SysCV / shift-dev

SHIFT Dataset DevKit - CVPR2022
https://www.vis.xyz/shift
MIT License
103 stars 10 forks source link

Open LiDAR Point Clouds #36

Closed Cram3r95 closed 1 year ago

Cram3r95 commented 1 year ago

Hi everyone,

Thanks for your amazing work. I would like to train OpenPCDet models on your synthetic data. Therefore, I need to convert your LiDAR point cloud to .bin files (to adapt it to KITTI format).

How could I get started on the use of your point clouds? Right now, I have decompressed lidar.zip into a hdf5 file but I cannot extract ply files from there. How could I read those?

Thanks in advance, Carlos

suniique commented 1 year ago

Hey @Cram3r95, first, thanks for your interest in using SHIFT!

How do you get the LiDAR point clouds? On our website and download script, the data should be a zip file of all the PLY point clouds. You can extract (or part of) the zip to obtain the ply files directly. PLY is a standard 3D point cloud format supported in many 3D softwares, like CloudCompare, MeshLab, or Blender.

In Python, I suggest using open3d to open the point cloud files. I've included below a code snippet that may be helpful for you. For the KITTI's bin format, I don't know its exact definition, but as suggested by other users, you can try some things as follows.

import numpy as np
import open3d as o3d

pcd = o3d.io.read_point_cloud('xxxx-xxxx.ply')
arr = np.asarray(pcd.points)
# arr: np.array of shape (n, 4), with each row of [x, y, z, intensity]

# Converting to KITTI bin, suggested in https://github.com/PRBonn/lidar-bonnetal/issues/78.
# I have yet to run it personally.
arr_flatten = np.zeros(arr.shape[0] * 4, dtype=np.float32)
arr_flatten[0::4] = arr[:, 0]
arr_flatten[1::4] = arr[:, 1]
arr_flatten[2::4] = arr[:, 2]
arr_flatten[3::4] = arr[:, 3]
arr_flatten.astype('float32').tofile('xxxx-xxxx.bin')

Please tell me if you're still confused about the LiDAR data! I will be more than happy to help.

Cram3r95 commented 1 year ago

Hi @suniique

Thank you for your quick answer!! My mate has this file in an hdf5 format, with the following keys:

image

each string represents a sequence of frames

  1. Each sequence of frames:

image

Is a "Dataset"-like, with 50 ply files

  1. Our problem is how to read this PLY file in order to:

But the following code is not working:

image

Do you know why? Nevertheless, I can try to obtain directly the PLY files instead of obtaining an intermediate hdf5 file.

suniique commented 1 year ago

@Cram3r95 Aha, I get your problem.

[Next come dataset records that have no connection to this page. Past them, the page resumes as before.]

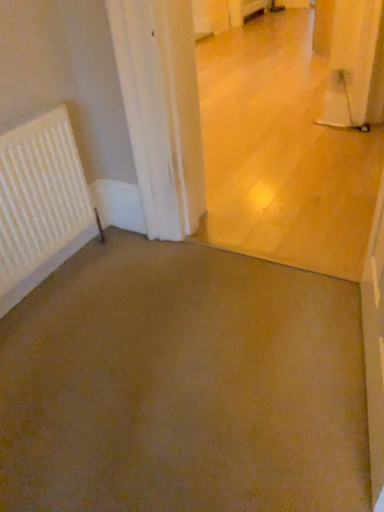
I want to click on vacant area to the right of white matte radiator at left, so click(139, 277).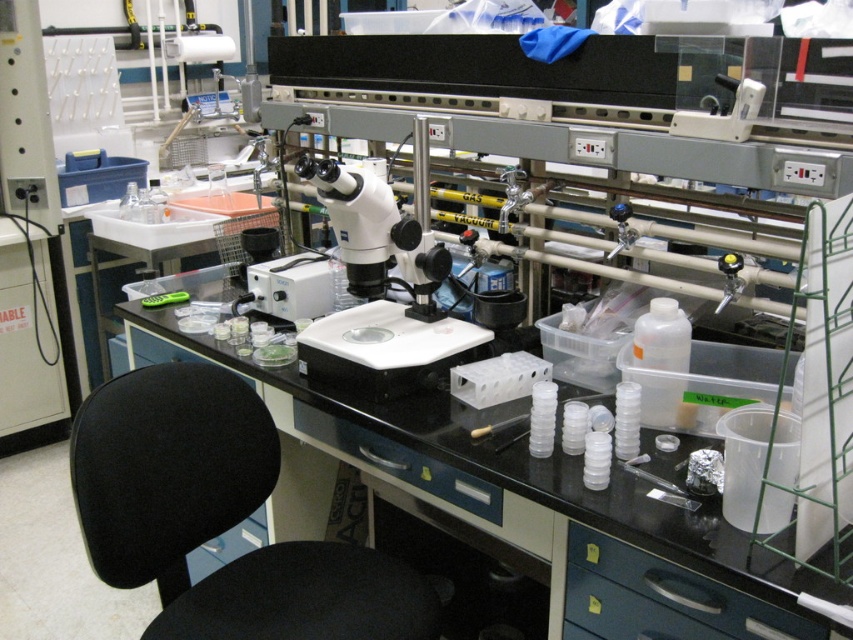
You are a researcher who needs to sit down at the black fabric stool at lower left. Based on the coordinates provided, can you estimate whether the stool is positioned near the edge of the workbench or closer to the center?

The coordinates of the black fabric stool at lower left are at point 0.934 on the x and 0.358 on the y. Since the x coordinate is close to 1, it suggests the stool is near the right edge of the workbench.

You are a researcher in the lab needing to access the black plastic drawer at lower right. From your current position in front of the white plastic microscope at center, which direction should you move to reach it?

The black plastic drawer at lower right is behind the white plastic microscope at center, so you should move backward to reach it.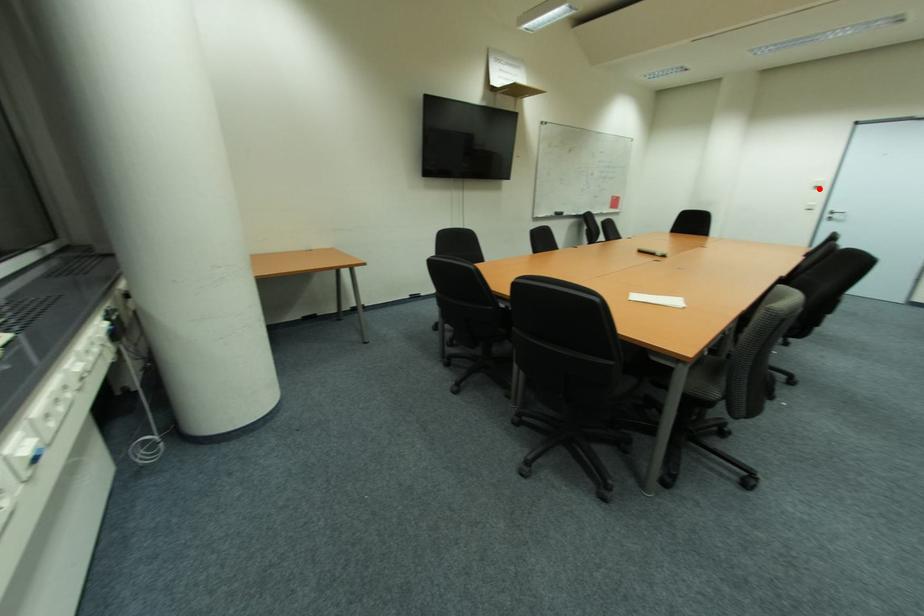
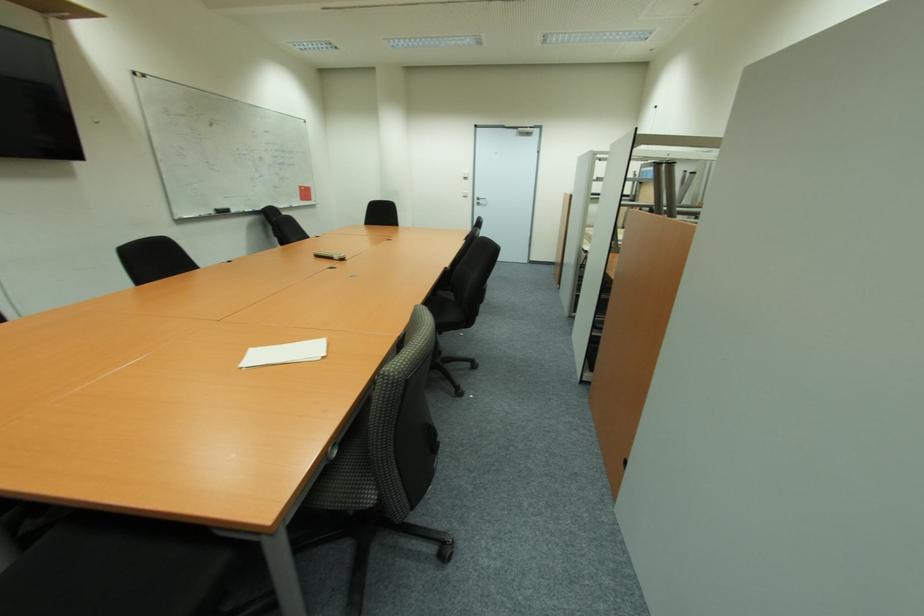
In the second image, find the point that corresponds to the highlighted location in the first image.

(467, 179)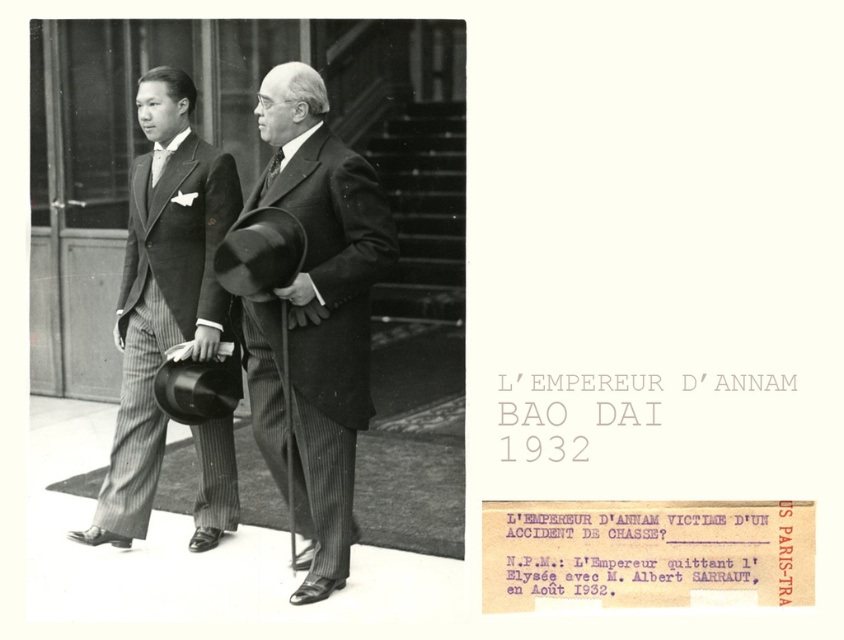
Question: Can you confirm if matte black suit at center is positioned to the right of matte black tie at left?

Choices:
 (A) no
 (B) yes

Answer: (B)

Question: Can you confirm if matte black suit at center is wider than matte black tie at center?

Choices:
 (A) yes
 (B) no

Answer: (A)

Question: Which of the following is the farthest from the observer?

Choices:
 (A) (196, 182)
 (B) (155, 145)

Answer: (B)

Question: Does matte black suit at center appear under matte black tie at left?

Choices:
 (A) no
 (B) yes

Answer: (B)

Question: Which object is positioned closest to the matte black tie at left?

Choices:
 (A) matte black tie at center
 (B) matte black suit at left

Answer: (B)

Question: Among these points, which one is nearest to the camera?

Choices:
 (A) (172, 131)
 (B) (312, 102)
 (C) (152, 186)

Answer: (B)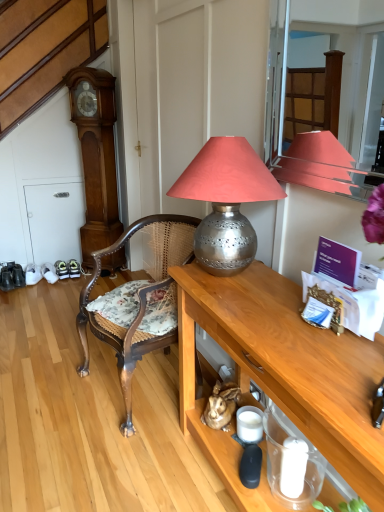
Where is `free space to the left of woven cane chair at center`? Image resolution: width=384 pixels, height=512 pixels. free space to the left of woven cane chair at center is located at coordinates (44, 389).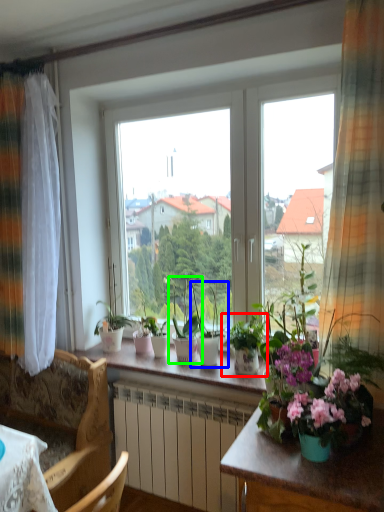
Question: Which is farther away from houseplant (highlighted by a red box)? houseplant (highlighted by a blue box) or houseplant (highlighted by a green box)?

Choices:
 (A) houseplant
 (B) houseplant

Answer: (B)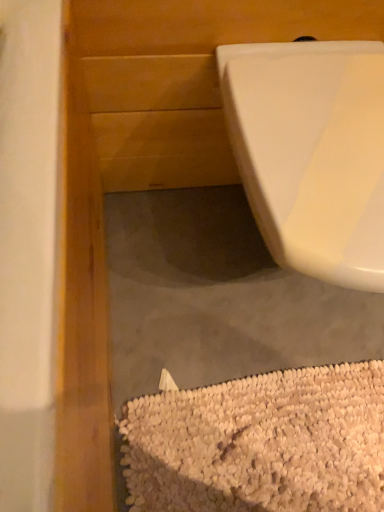
Question: Is white glossy toilet at upper right wider than white textured rug at lower right?

Choices:
 (A) no
 (B) yes

Answer: (B)

Question: Is white glossy toilet at upper right thinner than white textured rug at lower right?

Choices:
 (A) yes
 (B) no

Answer: (B)

Question: Does white glossy toilet at upper right contain white textured rug at lower right?

Choices:
 (A) no
 (B) yes

Answer: (A)

Question: Is the depth of white glossy toilet at upper right less than that of white textured rug at lower right?

Choices:
 (A) yes
 (B) no

Answer: (A)

Question: Considering the relative sizes of white glossy toilet at upper right and white textured rug at lower right in the image provided, is white glossy toilet at upper right smaller than white textured rug at lower right?

Choices:
 (A) yes
 (B) no

Answer: (B)

Question: Is white glossy toilet at upper right outside white textured rug at lower right?

Choices:
 (A) yes
 (B) no

Answer: (A)

Question: Is white textured rug at lower right positioned behind white glossy toilet at upper right?

Choices:
 (A) no
 (B) yes

Answer: (B)

Question: Can you confirm if white textured rug at lower right is shorter than white glossy toilet at upper right?

Choices:
 (A) no
 (B) yes

Answer: (B)

Question: Is white glossy toilet at upper right a part of white textured rug at lower right?

Choices:
 (A) yes
 (B) no

Answer: (B)

Question: Is white textured rug at lower right thinner than white glossy toilet at upper right?

Choices:
 (A) no
 (B) yes

Answer: (B)

Question: From the image's perspective, is white textured rug at lower right on top of white glossy toilet at upper right?

Choices:
 (A) yes
 (B) no

Answer: (B)

Question: Is white textured rug at lower right outside white glossy toilet at upper right?

Choices:
 (A) no
 (B) yes

Answer: (B)

Question: Considering the positions of white glossy toilet at upper right and white textured rug at lower right in the image, is white glossy toilet at upper right wider or thinner than white textured rug at lower right?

The issue is about the open3d library, which only supports read point clouds from the file system (a.k.a, raw files), not a Python I/O buffer (like what you get from hdf5), as indicated in https://github.com/isl-org/Open3D/issues/1146.

Thus, I suggest either extracting the files locally before processing by open3d, or using another library like plyfile. For plyfile, you can have a look at the following codes,

import io
import plyfile

bytes = io.BytesIO(np.array(hdf5[name])) # create an IO buffer
plydata = plyfile.PlyData.read(bytes)    # parse point cloud from the buffer

num_points = plydata['vertex'].count
arr = np.zeros((num_points, 4), dtype=np.float32)
arr[:, 0] = plydata['vertex'].data['x']
arr[:, 1] = plydata['vertex'].data['y']
arr[:, 2] = plydata['vertex'].data['z']
arr[:, 3] = plydata['vertex'].data['intensity']

# ...

Again, if you need to process our data before training/testing, we don't recommend converting them into HDF5 before processing, which will complicate the loading. The HDF5 is only helpful if you have an I/O performance issue during training (because of too many files saved on disk).

Cram3r95 commented 1 year ago

Thank you so much @suniique, I really appreciate your answer, quite useful.

suniique commented 1 year ago

Ok, I close the issue now. If you have further questions, feel free to reopen it!

suniique commented 1 year ago

Hey @santimontiel, thanks for the question!

I used the same codes for our projects, and it seems to work well. Could you please try to check the keys to the ply file you get, e.g., print(plydata["vertex"].data.dtype)? On my side, it should print like

[('x', '<f4'), ('y', '<f4'), ('z', '<f4'), ('intensity', '<f4')]

Another idea is that perhaps you can try to replace np.array with bytearray in the code to create the IO buffer. bytearray is a Python built-in function, which may be more compatible across platforms.